In keratoconus, a corneal transplant is warranted when the cornea becomes dangerously thin, or when sufficient visual acuity to meet the individual’s needs can no longer be achieved by contact lenses due to steepening of the cornea, scaring, or lens intolerance. Lens intolerance occurs when the steepened, irregular cornea can no longer be fitted with a contact lens, or the patient cannot tolerate the lens
If you suspect you, or a loved one, may have keratoconus, or if you’re experiencing eye pain, bulging, and severe vision problems, it’s time to seek help from Dr. Goosey.
Call 713-234-6134 for an appointment.
Ectatic corneas are both a contraindication and an occasional consequence for a LASIK patient, who should have never had the surgery to begin with.
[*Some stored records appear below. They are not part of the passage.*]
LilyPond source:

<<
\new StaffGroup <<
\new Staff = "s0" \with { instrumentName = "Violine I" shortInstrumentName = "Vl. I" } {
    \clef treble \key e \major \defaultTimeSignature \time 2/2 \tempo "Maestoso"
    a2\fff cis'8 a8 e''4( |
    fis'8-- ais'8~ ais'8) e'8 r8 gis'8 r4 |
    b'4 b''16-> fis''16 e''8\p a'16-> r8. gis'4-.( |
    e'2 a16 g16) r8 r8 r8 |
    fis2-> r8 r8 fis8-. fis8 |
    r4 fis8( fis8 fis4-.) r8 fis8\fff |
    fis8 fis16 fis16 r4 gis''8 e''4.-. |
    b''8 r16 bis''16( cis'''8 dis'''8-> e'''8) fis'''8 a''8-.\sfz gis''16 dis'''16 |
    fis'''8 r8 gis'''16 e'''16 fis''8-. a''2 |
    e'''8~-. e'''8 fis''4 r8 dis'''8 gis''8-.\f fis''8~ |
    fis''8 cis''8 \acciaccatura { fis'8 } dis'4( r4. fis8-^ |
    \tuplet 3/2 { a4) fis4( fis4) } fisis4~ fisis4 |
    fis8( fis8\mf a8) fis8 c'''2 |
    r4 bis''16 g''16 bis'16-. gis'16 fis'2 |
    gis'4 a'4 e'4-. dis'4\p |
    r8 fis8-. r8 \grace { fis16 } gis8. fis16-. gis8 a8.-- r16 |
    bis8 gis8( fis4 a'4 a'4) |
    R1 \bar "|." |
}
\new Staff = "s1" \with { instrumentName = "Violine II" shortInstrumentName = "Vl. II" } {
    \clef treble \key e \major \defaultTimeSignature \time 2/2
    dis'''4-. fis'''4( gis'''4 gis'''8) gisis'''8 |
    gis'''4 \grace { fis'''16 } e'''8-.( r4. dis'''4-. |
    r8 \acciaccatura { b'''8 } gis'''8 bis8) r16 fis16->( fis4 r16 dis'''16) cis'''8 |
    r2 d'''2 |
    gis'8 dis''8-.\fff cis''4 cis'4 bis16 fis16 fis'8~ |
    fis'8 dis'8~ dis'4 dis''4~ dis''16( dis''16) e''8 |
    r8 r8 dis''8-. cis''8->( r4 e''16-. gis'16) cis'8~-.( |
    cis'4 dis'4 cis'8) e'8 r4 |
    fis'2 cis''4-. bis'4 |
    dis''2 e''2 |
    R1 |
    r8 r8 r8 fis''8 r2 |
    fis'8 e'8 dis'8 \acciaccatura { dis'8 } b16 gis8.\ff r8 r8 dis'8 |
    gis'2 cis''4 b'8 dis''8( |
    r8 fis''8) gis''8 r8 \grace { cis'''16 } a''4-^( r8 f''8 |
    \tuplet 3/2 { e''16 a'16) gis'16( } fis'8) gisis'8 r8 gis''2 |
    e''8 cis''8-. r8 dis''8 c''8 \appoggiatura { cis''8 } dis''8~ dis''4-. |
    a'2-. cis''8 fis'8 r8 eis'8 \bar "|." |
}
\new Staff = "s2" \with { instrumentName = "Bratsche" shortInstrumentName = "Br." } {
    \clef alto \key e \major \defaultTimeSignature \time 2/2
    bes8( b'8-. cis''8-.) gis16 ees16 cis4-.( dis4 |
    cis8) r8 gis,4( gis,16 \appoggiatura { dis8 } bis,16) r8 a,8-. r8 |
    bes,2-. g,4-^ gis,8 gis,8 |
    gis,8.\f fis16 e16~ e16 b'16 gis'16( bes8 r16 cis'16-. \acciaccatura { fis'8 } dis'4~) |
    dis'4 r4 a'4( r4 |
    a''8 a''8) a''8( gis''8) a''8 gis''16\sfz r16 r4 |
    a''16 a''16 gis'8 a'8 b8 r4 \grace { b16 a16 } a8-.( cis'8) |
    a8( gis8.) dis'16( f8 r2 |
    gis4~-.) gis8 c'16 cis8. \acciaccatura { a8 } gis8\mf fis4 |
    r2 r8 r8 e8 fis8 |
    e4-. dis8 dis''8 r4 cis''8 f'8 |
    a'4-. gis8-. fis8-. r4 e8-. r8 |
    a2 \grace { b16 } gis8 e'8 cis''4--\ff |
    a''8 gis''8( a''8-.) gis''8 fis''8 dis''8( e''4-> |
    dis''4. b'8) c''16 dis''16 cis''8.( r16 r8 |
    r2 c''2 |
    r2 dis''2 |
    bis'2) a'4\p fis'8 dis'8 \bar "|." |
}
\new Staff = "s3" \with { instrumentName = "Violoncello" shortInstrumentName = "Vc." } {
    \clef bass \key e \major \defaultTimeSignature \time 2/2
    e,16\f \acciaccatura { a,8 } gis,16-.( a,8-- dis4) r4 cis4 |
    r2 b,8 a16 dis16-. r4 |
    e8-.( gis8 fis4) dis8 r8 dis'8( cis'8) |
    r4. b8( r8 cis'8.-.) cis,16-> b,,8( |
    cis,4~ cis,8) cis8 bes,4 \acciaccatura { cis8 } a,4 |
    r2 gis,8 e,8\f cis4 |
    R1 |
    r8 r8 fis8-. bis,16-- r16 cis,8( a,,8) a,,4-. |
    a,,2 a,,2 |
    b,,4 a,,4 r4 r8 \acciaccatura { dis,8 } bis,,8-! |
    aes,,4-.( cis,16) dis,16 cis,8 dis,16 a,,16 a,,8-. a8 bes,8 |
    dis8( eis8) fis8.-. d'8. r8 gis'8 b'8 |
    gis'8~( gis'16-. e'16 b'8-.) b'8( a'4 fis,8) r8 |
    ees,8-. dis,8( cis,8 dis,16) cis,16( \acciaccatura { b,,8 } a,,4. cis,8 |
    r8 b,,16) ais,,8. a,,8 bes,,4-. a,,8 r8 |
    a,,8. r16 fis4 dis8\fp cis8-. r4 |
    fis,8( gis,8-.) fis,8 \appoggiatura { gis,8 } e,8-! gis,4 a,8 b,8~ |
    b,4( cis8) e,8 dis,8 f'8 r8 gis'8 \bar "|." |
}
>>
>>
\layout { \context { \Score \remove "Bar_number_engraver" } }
In a healthy cornea, when you do LASIK, the cornea maintains its shape, and you receive the benefits from LASIK for a long period of time. But, in an unhealthy cornea, the tissue keeps thinning on its own after the procedure, and you eventually lose the benefits from LASIK. These patients have to go into hard contact lenses to achieve best possible vision. That is why Dr. Goosey is very selective on who he will perform surgery on. Because it can be easy to miss subclinical signs of keratoconus, we use the best corneal topographer available today, the Oculus Pentacam. It can detect even the most negligible signs of ectasia or keratoconus.
Unstable Radial Keratotomy
Radial Keratotomy (RK) was a refractive procedure for treating myopia, (nearsightedness) that was very popular throughout the 80’s & 90’s. A flattening of the cornea was achieved by making radial incisions in the cornea. The number of incisions in the cornea, were commensurate with your degree of myopia. Some patients had as many as 16, or even up to 64 incisions in their cornea. The problem with RK is that it was a very unstable procedure. Over a period of 15 to 20 years of the cornea flexing due to changes in intraocular pressure, the cornea collapses centrally and the patient is left with hyperopia (farsighted). But, there is good news for post RK patients, we are able to enhance these patients with either LASIK, PRK, or a Lens Exchange procedure with a monofocal intraocular lens. Multifocal Intraocular Lenses are a contraindication for post RK patients, because the optics in the lens will cause severe glare and halos for these patients.